Za trzy tygodnie ślubuje córka kuzynki... Znów zostałam poproszona o kartki z tej okazji...
Poniższą dostanie od "matki weselnej"... Na życzenie której kartka pergaminowa, ze wstążeczką :)
Palce wciąż mnie bolą pokaleczone nożyczkami przy wycinaniu ażurków, ale właśnie te ażurki sprawiają, że pergamin jest tak piękny i delikatny - jak koronka :)
Nie wiem, skąd mam ten wzór, ale mam go od początku niemal mojej przygody pergaminowej...
Będą jeszcze dwie, ale już nie pergaminowe - wszak nie mogę się powtarzać, skoro wszystkie "idą" na tę samą imprezę :)
Piękne.Podziwiam.
OdpowiedzUsuńSuper karteczka... nie wycina się na paluchu... tylko na podkładce ;)szkoda palucha...
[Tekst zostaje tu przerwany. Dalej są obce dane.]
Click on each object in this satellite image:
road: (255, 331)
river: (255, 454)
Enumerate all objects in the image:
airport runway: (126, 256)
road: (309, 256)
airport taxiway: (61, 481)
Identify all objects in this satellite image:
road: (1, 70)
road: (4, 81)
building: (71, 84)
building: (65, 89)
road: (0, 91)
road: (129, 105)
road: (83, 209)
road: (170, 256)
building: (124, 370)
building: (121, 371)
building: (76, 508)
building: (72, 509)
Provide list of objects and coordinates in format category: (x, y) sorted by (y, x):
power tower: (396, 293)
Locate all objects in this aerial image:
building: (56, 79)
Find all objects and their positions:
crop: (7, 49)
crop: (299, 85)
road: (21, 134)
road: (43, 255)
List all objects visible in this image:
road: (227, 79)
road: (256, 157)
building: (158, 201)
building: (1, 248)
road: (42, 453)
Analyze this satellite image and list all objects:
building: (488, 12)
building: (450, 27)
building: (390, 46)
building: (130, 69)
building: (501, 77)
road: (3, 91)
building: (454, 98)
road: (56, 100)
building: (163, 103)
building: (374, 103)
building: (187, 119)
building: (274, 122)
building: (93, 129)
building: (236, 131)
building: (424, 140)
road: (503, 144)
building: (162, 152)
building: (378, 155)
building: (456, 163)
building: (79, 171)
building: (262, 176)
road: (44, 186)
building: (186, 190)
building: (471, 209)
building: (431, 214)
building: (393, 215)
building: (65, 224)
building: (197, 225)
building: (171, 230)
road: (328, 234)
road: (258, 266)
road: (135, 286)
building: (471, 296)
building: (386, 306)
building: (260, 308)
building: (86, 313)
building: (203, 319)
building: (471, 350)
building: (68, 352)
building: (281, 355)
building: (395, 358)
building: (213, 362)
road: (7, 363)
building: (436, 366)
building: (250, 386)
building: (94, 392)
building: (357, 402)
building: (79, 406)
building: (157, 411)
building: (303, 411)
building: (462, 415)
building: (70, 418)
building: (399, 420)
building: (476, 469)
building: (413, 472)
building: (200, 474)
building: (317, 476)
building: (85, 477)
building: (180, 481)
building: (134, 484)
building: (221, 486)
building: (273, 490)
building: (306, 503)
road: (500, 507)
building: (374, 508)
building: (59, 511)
OdpowiedzUsuńNie umiem na podkładce, muszę trzymać w łapkach to, co wycinam i palec wskazujący lewej ręki niestety obrywa czubkami nożyczek... ;)
UsuńPiękna karteczka! Za to wycinanie naprawdę Cię podziwiam - do tego trzeba chyba mieć świętą cierpliwość :).